The XX Factor

Four Great Political Scandal Movies

John Travolta and Adrian Lester in Primary Colors

Universal Pictures.

Since word broke on Friday that CIA director David Petraeus was resigning his post because of an affair with biographer Paula Broadwell, the news cycle has whiplashed from one theory to another, trying to figure out what exactly this scandal is about: Is it about classified information? A scheming professional climber? Proof that the FBI is abusing its power to investigate the private lives of public figures? An example of military culture gone awry? As the who, what, where, and whys continue to unravel and we all sweat to keep up, here are four movies that go a long way toward explaining the sexual culture of Washington and the powerful men who live it.

1. The Seduction of Joe Tynan (1979): A must-see, if only for the sight of Alan Alda and Meryl Streep in bed together, The Seduction of Joe Tynan shows just how sexy shared interests can be. Alda plays Joe Tynan, a senator who’s been tapped to lead the campaign against a conservative Supreme Court nominee, raising his political career prospects. But he risks everything for an affair with Karen Traynor (Streep), a smart lobbyist, that begins when they’re out on the road together, inspecting wetlands. What’s sticks with you isn’t just Tynan’s stupidity—though there’s that too—but also how much fun he’s having with Traynor. We tend to think of affairs as furtive, desperate things. But despite how sordid they can seem when exposed, The Seduction of Joe Tynan is a reminder of why people, particularly those with lots of power but little in the way of amusement, fall into affairs in the first place.

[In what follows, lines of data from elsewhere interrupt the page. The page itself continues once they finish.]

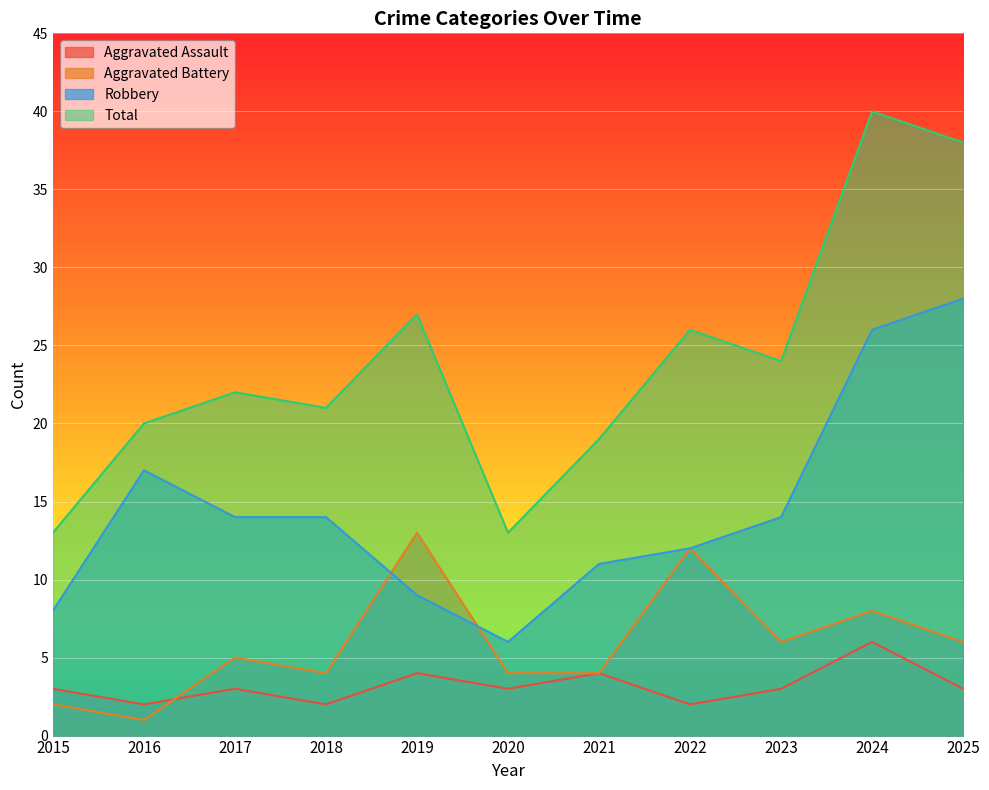

Rank the series by their maximum value, from highest to lowest.

Total, Robbery, Aggravated Battery, Aggravated Assault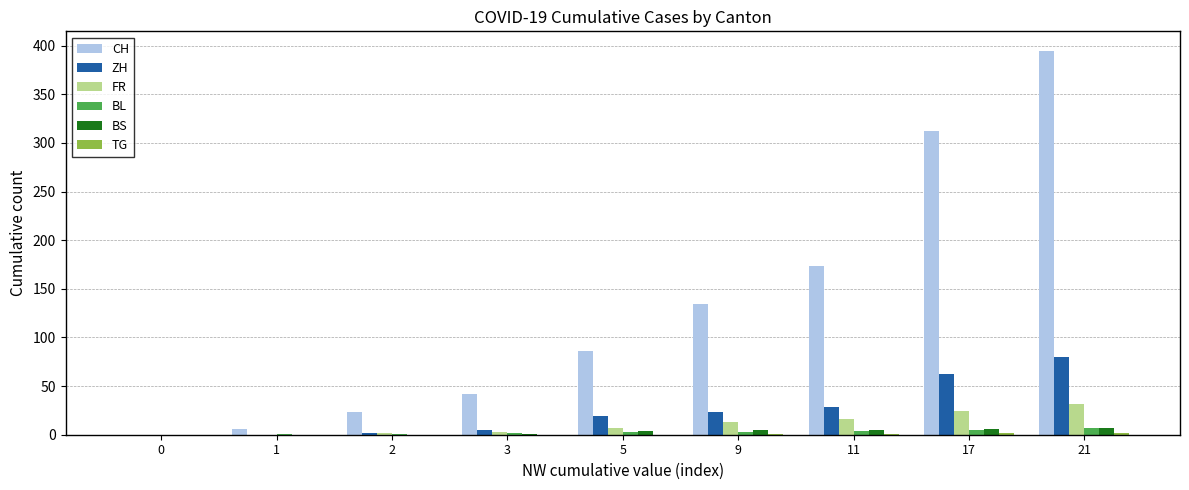

What is the maximum value shown in the chart?

395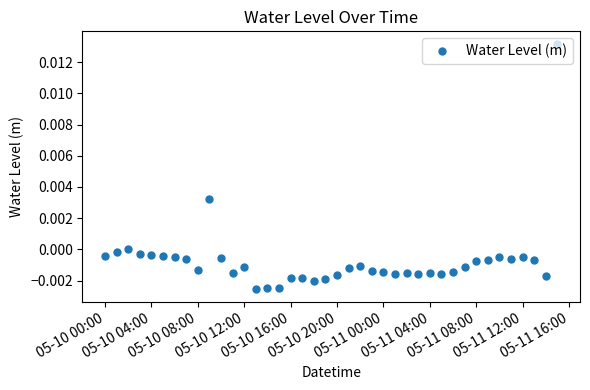

True or false: there are more than 0 points higher than both neighbors.

True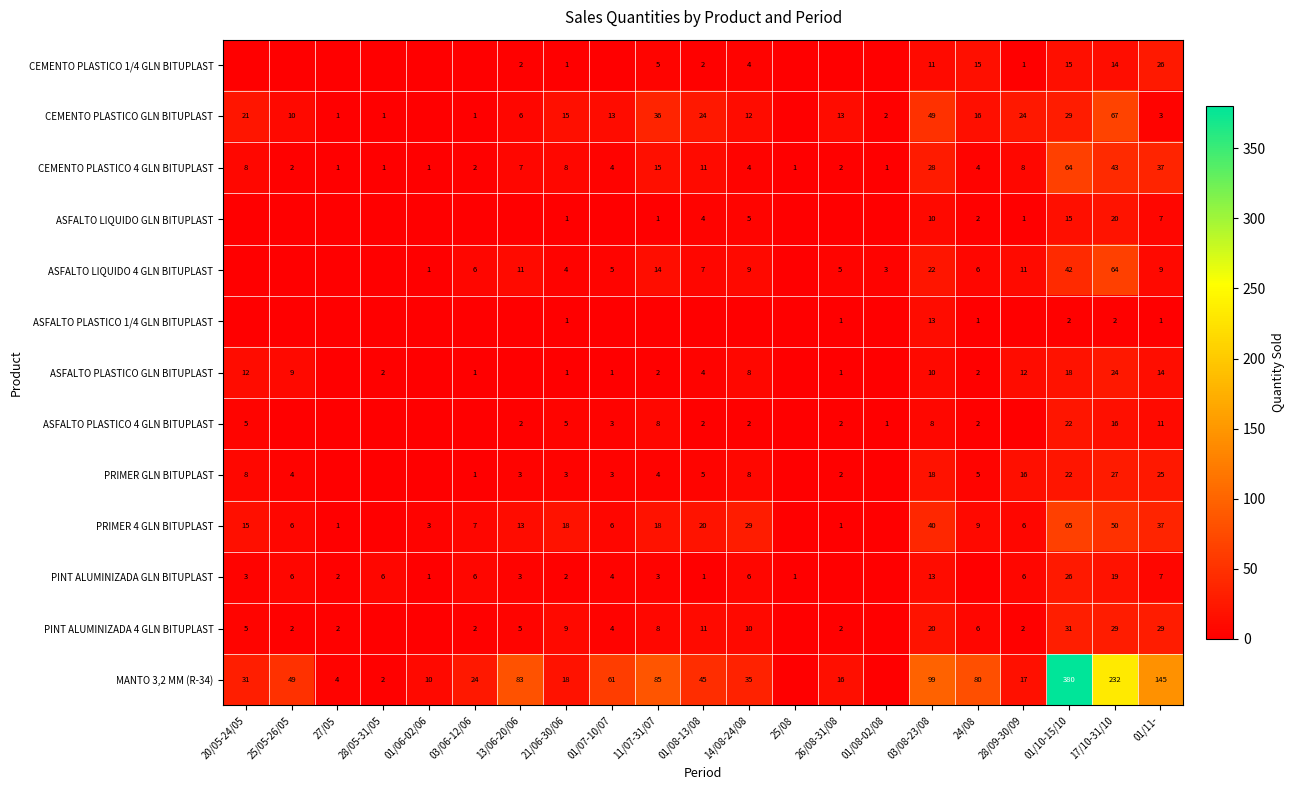

The ASFALTO PLASTICO 4 GLN BITUPLAST series shows 1 at 24/08. True or false?

False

2. Primary Colors (1998): Based on Joe Klein’s novel of the same name, Primary Colors follows the peccadillo-plagued campaign for president of a southern governor named Jack Stanton (John Travolta, in one of the best performances of his career), otherwise known as Bill Clinton. Rather than trying to understand the appetites of powerful men, the movie is more interested in how people enable those men and those appetites, whether they are aides lying to themselves about their candidate’s transgressions, or actively covering them up in service of some perceived greatness. When Libby Holden, the long-time friend of Jack Stanton played by Kathy Bates, mourns that “No one ever calls you on it. Because you’re so completely fucking special … Me too. Me the worst,” she’s articulating what it’s like to believe in someone so deeply, and to have that faith betrayed.

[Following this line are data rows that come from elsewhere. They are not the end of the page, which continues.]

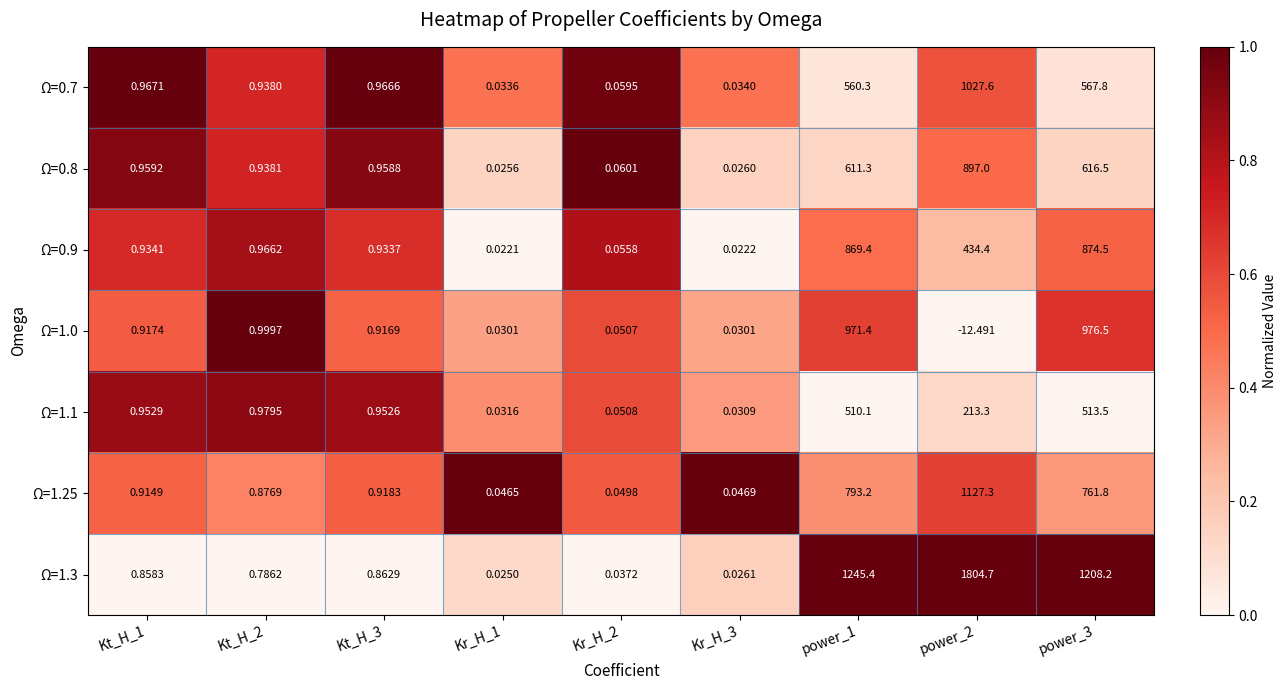

At which category is the sum across all series the highest?

power_1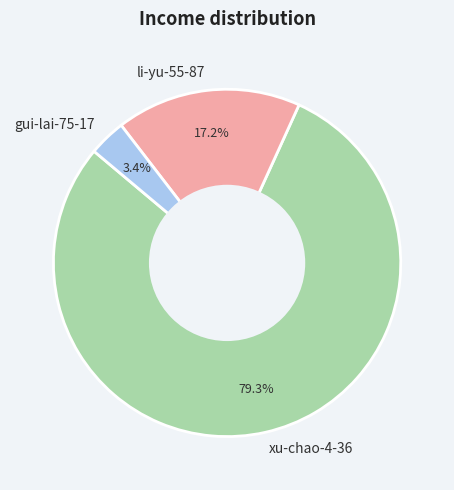

The li-yu-55-87 slice represents 12% of the pie. True or false?

False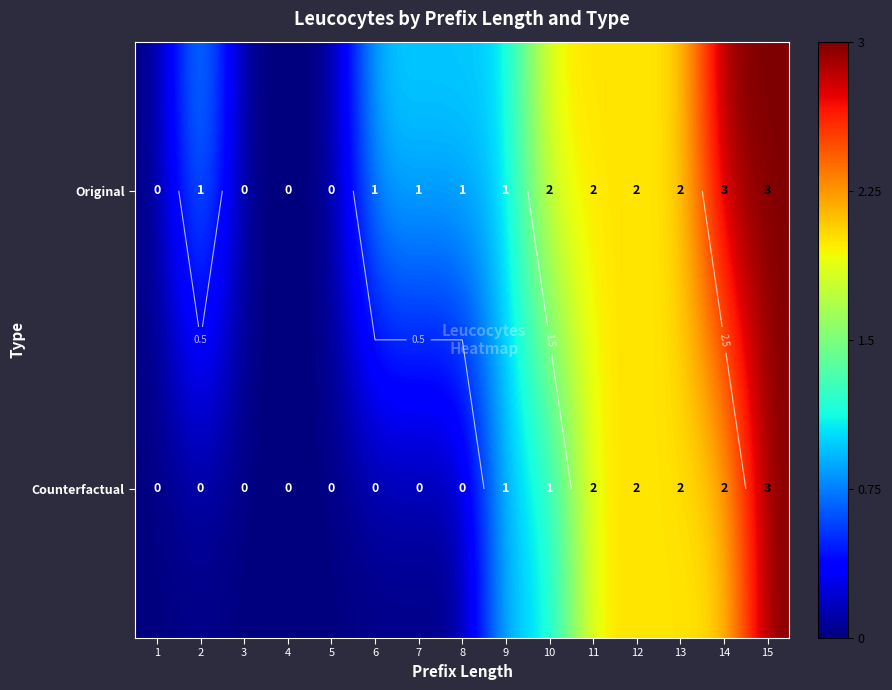

What is the average value of the Original series?

1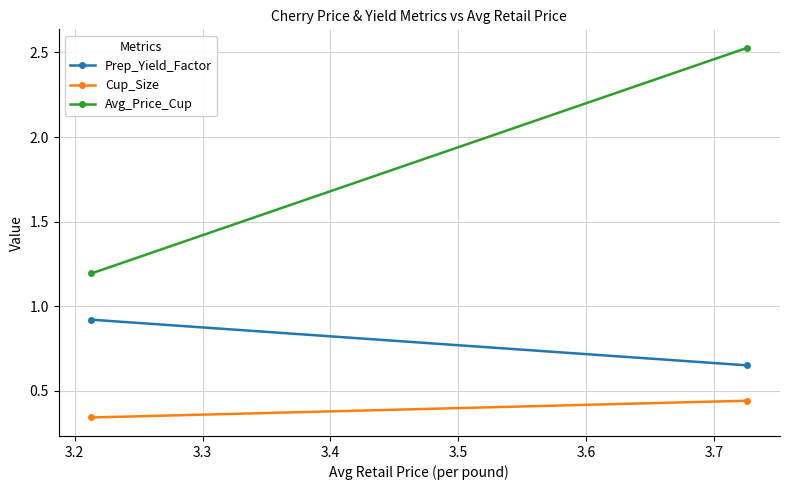

Is the value of Avg_Price_Cup at 3.1 greater than the value of Prep_Yield_Factor at 3.2?

Yes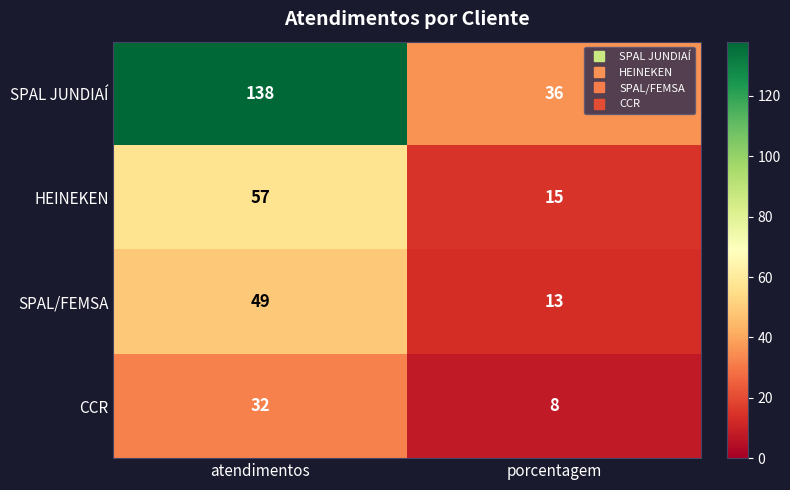

How many series are shown in this chart?

4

3. Heartburn (1986): Not strictly a political scandal movie, Heartburn is the movie adaptation of Nora Ephron’s novelization of her marriage to Carl Bernstein—a marriage that was broken up by his perpetual philandering. But if you’ve been watching l’affair Petraeus-Broadwell unfold and marveling at how small the world of the scandal seems—Broadwell’s emails were investigated after she harassed a friend of Petraeus, Tampa hostess Jill Kelley, who was herself exchanging flirty emails with Petraeus’s successor in Afghanistan—this is the movie for you. As Rachel Samstat (Meryl Streep again) navigates life in Washington with her journalist husband Mark Forman (Jack Nicholson), the city starts to feel more and more claustrophobic with every encounter Rachel has at a Georgetown supermarket or at the beauty salon, where she bolts out mid-perm. I can only imagine that the social bubble of the military elite feels equally incestuous, and is equally capable of driving everyone a little crazy.

4. Dick (1999): Particularly if you’re of the view that the FBI, which has its own problems with an agent who sent shirtless photos of himself to Jill Kelley, dramatically overstepped its bounds in investigating Broadwell and Petraeus, watch Dick. It’s both one of the great, underrated Washington movies, and a brilliantly mean portrait of powerful men working themselves into a flop sweat. After two teenaged girls (Michelle Williams and Kirsten Dunst) accidentally witness the Watergate break-in, the Nixon administration goes to great lengths to placate them, even making them Checkers’ official dog walkers. But when the two turn out to be good for more than worshipping the president and hooking up the Secret Service with magic brownies, the administration turns on them. The lesson? The less time important men spend on teenage girls and middle-aged mistresses, the better for the nation.